Top of Given records

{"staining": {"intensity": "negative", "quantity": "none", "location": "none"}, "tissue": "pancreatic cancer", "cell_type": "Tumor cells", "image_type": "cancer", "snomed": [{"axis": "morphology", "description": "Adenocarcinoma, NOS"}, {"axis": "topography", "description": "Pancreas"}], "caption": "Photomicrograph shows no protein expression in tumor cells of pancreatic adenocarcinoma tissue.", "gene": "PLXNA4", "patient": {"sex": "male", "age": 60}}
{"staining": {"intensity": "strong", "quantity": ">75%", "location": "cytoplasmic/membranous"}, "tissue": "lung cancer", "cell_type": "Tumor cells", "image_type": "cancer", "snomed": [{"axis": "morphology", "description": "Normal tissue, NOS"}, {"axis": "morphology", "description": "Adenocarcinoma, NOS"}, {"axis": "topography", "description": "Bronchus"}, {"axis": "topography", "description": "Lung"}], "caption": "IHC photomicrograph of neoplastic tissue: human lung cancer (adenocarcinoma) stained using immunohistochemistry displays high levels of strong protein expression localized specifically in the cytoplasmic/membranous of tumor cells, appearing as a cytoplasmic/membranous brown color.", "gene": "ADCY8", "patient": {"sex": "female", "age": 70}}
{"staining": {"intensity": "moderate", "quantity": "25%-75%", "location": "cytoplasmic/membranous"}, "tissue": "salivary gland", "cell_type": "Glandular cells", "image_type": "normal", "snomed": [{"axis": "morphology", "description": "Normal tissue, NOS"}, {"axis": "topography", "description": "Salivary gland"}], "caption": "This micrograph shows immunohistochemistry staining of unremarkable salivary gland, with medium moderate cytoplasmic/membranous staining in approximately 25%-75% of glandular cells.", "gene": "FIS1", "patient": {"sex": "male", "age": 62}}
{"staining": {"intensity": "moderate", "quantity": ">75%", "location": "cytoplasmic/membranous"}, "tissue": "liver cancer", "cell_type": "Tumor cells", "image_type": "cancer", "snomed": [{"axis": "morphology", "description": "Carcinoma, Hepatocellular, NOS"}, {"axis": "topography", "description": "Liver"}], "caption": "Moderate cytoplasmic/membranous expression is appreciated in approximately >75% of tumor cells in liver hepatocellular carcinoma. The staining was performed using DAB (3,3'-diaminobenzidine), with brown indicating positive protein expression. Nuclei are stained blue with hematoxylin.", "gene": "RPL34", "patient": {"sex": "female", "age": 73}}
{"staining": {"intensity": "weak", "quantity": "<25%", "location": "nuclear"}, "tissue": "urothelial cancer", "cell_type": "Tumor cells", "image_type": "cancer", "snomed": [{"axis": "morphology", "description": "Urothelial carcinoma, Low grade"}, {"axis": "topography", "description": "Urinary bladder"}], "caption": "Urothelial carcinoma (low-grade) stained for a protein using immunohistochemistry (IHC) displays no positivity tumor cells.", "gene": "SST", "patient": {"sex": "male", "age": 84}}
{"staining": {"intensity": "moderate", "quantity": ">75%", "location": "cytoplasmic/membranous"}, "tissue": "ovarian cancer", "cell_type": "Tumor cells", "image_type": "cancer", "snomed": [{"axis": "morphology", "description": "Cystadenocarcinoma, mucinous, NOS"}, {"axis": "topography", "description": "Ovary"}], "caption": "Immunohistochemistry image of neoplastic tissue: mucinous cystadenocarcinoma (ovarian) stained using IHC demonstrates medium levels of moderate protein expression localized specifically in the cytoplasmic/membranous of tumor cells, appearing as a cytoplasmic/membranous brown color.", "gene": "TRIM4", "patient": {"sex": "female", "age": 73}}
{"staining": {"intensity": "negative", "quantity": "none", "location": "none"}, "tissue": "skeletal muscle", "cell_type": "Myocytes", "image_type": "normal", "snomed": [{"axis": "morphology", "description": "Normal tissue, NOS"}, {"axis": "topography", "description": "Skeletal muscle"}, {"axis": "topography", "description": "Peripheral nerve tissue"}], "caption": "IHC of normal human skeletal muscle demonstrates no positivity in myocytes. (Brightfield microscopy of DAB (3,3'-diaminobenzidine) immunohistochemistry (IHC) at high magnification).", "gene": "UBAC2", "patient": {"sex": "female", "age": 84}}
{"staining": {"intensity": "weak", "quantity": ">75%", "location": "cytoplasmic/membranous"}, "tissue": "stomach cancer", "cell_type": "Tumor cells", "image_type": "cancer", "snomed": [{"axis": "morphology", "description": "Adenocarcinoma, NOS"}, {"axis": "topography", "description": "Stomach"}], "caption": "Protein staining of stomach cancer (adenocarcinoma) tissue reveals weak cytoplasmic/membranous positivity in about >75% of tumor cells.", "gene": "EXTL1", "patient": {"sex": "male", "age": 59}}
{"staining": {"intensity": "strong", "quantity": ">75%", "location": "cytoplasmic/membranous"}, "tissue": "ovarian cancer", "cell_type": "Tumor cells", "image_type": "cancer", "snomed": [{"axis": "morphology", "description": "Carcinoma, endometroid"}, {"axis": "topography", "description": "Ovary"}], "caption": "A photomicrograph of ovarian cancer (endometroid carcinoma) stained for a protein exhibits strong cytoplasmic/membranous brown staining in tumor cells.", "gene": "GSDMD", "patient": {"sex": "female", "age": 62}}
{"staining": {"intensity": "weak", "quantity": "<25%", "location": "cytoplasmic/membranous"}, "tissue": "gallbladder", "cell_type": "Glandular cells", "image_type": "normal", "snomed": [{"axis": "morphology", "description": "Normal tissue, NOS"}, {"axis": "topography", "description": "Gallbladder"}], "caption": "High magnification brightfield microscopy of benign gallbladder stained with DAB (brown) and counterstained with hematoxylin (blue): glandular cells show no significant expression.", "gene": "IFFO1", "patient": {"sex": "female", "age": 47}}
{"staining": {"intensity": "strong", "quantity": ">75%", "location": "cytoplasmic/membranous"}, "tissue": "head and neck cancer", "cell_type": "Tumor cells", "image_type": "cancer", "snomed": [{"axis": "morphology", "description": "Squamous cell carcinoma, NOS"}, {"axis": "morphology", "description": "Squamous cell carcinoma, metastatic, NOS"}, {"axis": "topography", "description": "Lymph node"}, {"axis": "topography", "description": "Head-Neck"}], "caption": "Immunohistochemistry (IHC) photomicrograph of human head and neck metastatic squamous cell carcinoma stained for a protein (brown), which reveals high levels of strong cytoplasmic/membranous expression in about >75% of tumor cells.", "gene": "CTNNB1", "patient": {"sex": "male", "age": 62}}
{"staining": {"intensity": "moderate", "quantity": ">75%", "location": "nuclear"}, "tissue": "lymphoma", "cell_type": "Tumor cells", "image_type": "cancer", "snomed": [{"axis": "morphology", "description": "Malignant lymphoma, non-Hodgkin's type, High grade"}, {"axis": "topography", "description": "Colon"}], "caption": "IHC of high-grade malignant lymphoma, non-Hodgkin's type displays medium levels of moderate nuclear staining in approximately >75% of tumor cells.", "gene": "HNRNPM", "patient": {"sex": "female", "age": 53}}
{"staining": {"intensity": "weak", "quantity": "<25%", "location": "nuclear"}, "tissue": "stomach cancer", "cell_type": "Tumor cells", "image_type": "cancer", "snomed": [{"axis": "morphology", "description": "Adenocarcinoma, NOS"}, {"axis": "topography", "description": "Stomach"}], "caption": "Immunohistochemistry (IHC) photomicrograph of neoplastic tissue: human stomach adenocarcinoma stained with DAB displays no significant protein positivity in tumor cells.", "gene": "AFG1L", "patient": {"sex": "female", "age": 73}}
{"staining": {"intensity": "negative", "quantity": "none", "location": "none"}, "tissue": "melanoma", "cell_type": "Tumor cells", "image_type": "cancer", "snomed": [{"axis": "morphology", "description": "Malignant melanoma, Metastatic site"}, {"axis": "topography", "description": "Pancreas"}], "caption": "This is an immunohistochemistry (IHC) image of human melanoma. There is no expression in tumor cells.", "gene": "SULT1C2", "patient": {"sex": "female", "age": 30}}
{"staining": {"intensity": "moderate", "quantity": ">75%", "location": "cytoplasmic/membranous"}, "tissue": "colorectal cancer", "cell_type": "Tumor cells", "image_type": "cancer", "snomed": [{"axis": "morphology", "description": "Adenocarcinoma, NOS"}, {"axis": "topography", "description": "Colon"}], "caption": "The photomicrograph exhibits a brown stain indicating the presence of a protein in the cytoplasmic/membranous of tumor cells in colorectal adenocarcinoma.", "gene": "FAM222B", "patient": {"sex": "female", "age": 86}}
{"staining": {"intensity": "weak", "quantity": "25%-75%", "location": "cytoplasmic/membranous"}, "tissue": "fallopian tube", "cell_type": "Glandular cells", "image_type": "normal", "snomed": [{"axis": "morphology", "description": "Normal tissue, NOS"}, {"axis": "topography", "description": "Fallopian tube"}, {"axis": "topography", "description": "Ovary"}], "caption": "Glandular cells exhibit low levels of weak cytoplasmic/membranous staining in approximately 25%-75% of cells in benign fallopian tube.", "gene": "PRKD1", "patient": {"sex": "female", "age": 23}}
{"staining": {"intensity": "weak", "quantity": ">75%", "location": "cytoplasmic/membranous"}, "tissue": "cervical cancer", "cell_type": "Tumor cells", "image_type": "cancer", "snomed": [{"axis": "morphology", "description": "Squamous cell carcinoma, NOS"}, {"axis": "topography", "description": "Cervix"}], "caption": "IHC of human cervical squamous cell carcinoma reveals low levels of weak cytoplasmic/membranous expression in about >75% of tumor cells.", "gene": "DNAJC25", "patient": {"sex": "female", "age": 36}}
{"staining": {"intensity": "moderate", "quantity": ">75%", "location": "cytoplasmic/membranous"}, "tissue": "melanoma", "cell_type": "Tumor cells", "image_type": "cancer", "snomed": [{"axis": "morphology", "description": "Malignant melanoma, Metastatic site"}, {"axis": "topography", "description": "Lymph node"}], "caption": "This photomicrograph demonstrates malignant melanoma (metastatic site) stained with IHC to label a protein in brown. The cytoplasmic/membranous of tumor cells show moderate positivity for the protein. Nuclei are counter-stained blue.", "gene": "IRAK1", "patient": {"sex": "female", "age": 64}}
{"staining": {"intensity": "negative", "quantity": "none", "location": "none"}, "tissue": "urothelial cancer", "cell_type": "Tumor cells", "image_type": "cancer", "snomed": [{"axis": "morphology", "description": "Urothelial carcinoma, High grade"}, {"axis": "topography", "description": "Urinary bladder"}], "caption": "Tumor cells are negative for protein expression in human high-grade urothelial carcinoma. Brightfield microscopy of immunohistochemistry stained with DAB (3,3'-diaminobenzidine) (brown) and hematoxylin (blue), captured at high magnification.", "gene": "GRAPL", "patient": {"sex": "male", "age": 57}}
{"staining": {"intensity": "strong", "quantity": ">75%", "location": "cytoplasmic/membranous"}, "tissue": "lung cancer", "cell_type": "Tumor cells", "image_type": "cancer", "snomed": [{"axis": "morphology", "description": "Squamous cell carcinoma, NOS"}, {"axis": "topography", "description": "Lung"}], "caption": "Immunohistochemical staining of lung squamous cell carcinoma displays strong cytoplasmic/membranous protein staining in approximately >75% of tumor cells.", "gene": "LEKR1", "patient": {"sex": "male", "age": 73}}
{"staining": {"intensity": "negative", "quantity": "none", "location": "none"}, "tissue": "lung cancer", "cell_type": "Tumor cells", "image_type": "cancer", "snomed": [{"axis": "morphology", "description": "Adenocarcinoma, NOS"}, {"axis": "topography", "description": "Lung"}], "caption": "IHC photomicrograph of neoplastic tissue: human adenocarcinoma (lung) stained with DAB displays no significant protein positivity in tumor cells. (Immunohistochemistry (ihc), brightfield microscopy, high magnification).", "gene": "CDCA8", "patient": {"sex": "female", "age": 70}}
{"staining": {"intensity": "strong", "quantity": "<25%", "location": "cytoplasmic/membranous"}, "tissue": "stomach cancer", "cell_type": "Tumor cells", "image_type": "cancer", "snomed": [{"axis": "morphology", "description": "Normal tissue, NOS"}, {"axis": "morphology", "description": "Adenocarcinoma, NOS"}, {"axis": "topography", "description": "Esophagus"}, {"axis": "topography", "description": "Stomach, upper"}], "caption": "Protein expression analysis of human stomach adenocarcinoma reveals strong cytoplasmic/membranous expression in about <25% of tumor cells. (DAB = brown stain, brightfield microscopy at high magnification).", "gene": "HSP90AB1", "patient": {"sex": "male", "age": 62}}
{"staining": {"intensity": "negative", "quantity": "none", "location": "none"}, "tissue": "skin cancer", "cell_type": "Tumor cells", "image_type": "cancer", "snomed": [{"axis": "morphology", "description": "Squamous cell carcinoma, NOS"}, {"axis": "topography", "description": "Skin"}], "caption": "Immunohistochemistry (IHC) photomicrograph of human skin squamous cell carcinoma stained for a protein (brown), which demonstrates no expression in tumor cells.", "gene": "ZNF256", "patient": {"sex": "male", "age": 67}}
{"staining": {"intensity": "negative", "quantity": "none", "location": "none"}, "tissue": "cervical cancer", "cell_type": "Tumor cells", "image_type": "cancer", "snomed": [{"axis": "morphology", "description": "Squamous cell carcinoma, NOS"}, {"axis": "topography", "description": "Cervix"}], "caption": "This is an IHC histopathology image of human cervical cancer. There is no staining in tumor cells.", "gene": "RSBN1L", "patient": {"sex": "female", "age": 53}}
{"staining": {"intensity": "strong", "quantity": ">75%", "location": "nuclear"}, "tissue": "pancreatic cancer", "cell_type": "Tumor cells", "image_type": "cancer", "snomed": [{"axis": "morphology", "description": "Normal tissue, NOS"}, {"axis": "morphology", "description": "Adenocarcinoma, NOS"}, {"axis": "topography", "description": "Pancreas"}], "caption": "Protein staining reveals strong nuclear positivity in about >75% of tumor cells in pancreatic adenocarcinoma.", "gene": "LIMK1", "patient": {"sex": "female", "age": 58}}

Bottom of Given records

_Aim of the task_: Would you restate, word for word, every line of the listing from its first line through the line with "micrograph shows immunohistochemistry"?

_Solution to this problem_:
{"staining": {"intensity": "negative", "quantity": "none", "location": "none"}, "tissue": "pancreatic cancer", "cell_type": "Tumor cells", "image_type": "cancer", "snomed": [{"axis": "morphology", "description": "Adenocarcinoma, NOS"}, {"axis": "topography", "description": "Pancreas"}], "caption": "Photomicrograph shows no protein expression in tumor cells of pancreatic adenocarcinoma tissue.", "gene": "PLXNA4", "patient": {"sex": "male", "age": 60}}
{"staining": {"intensity": "strong", "quantity": ">75%", "location": "cytoplasmic/membranous"}, "tissue": "lung cancer", "cell_type": "Tumor cells", "image_type": "cancer", "snomed": [{"axis": "morphology", "description": "Normal tissue, NOS"}, {"axis": "morphology", "description": "Adenocarcinoma, NOS"}, {"axis": "topography", "description": "Bronchus"}, {"axis": "topography", "description": "Lung"}], "caption": "IHC photomicrograph of neoplastic tissue: human lung cancer (adenocarcinoma) stained using immunohistochemistry displays high levels of strong protein expression localized specifically in the cytoplasmic/membranous of tumor cells, appearing as a cytoplasmic/membranous brown color.", "gene": "ADCY8", "patient": {"sex": "female", "age": 70}}
{"staining": {"intensity": "moderate", "quantity": "25%-75%", "location": "cytoplasmic/membranous"}, "tissue": "salivary gland", "cell_type": "Glandular cells", "image_type": "normal", "snomed": [{"axis": "morphology", "description": "Normal tissue, NOS"}, {"axis": "topography", "description": "Salivary gland"}], "caption": "This micrograph shows immunohistochemistry staining of unremarkable salivary gland, with medium moderate cytoplasmic/membranous staining in approximately 25%-75% of glandular cells.", "gene": "FIS1", "patient": {"sex": "male", "age": 62}}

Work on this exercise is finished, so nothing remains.